Activity
Among the entries below, find the lines that hold the word "gratuite" and report them.

Data for this exercise
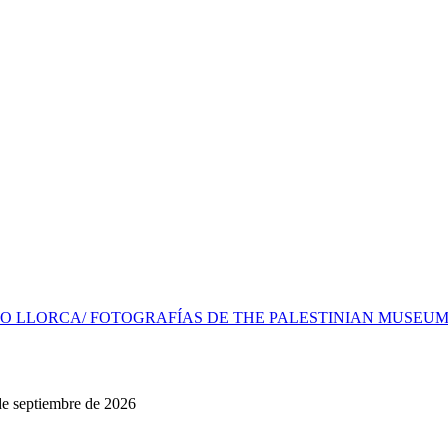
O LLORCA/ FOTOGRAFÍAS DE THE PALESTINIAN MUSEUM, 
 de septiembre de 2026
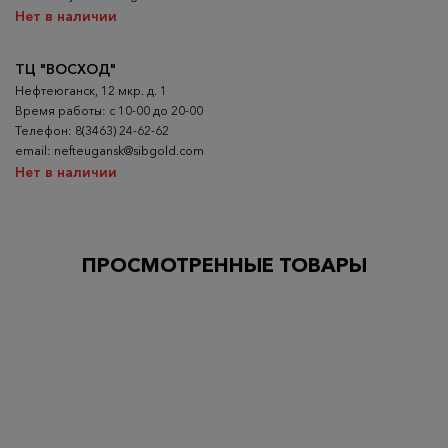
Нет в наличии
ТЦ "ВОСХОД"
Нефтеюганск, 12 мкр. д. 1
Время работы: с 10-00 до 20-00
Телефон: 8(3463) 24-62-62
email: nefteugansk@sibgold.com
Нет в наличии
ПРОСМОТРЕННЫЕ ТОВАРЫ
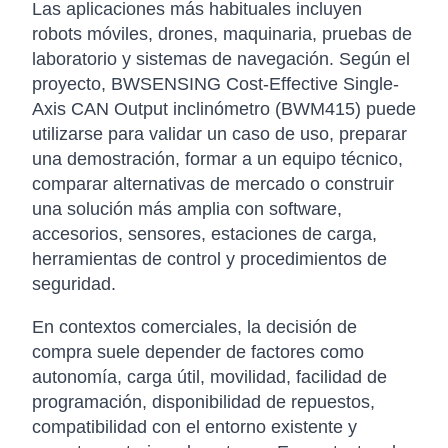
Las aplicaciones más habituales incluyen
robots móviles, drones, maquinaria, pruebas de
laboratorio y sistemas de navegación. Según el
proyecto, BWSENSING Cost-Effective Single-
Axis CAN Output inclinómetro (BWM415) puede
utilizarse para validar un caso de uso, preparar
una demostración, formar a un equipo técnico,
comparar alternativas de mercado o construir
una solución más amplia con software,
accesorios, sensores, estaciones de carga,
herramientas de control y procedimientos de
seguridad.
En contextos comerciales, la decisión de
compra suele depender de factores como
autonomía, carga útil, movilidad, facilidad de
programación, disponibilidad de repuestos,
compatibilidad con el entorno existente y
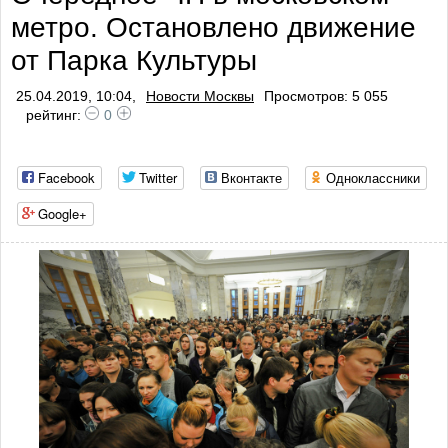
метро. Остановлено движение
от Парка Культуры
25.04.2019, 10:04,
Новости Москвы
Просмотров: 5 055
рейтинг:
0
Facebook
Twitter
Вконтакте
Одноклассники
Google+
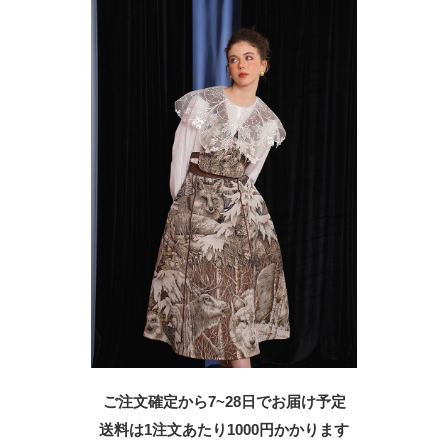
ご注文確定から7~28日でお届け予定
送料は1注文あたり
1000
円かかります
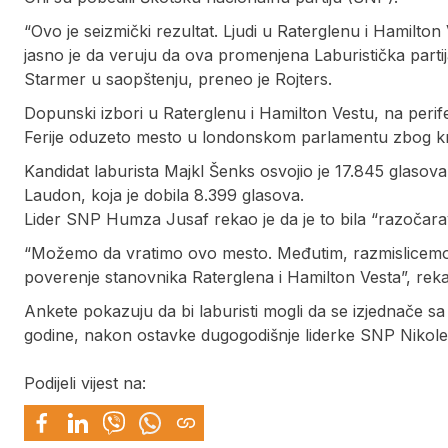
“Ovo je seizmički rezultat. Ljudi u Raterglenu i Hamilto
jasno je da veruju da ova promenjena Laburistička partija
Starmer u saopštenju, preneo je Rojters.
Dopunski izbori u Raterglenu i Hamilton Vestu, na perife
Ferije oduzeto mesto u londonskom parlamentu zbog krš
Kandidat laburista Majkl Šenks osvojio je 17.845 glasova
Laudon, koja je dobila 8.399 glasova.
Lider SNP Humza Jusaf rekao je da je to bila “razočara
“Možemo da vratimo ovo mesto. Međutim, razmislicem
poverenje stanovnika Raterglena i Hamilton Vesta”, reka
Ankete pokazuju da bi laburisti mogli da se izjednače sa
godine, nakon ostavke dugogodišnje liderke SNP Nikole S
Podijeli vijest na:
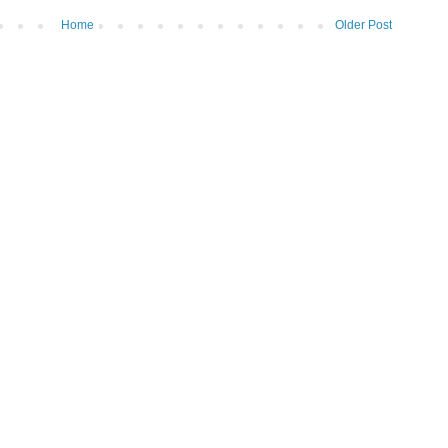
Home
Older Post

--

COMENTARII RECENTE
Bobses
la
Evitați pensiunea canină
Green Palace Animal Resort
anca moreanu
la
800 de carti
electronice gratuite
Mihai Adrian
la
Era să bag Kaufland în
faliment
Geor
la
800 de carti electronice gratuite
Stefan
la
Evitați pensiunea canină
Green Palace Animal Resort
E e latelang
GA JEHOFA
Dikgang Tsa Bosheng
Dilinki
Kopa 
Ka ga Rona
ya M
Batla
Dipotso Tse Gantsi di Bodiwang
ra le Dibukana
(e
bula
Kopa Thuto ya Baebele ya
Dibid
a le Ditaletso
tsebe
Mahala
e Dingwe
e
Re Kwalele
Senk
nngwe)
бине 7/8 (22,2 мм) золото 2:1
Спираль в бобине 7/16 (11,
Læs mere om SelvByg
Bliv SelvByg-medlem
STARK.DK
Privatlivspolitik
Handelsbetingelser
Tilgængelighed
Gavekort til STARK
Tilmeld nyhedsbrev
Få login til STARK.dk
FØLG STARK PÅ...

--

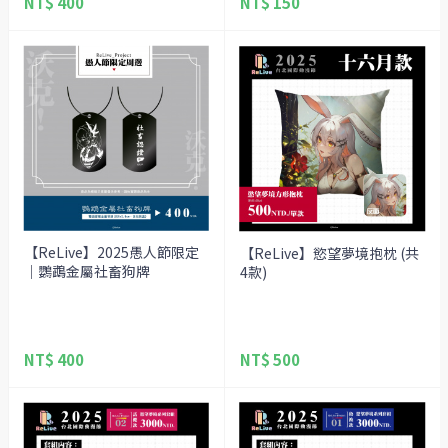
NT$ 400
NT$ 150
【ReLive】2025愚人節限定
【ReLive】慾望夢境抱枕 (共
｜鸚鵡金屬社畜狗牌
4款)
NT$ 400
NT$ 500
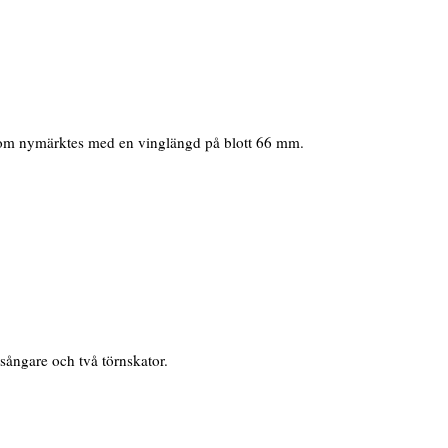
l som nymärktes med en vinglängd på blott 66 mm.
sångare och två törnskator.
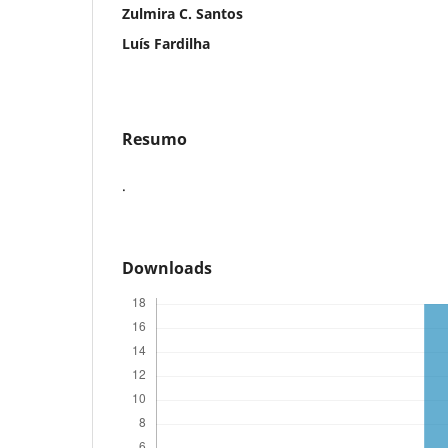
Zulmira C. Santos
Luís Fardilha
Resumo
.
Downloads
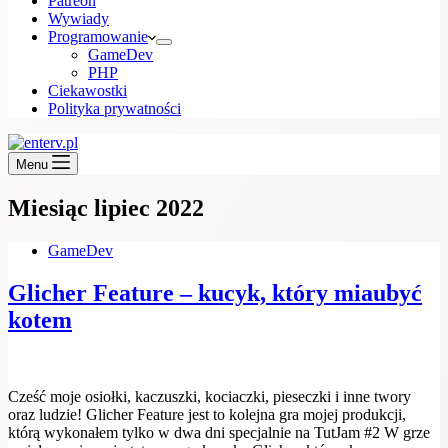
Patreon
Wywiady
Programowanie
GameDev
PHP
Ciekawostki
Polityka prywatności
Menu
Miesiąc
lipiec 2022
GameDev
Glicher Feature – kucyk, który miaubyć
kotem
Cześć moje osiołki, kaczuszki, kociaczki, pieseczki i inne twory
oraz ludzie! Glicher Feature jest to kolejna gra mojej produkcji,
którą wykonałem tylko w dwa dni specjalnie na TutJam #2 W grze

Output
electronice gratuite
800 de carti electronice gratuite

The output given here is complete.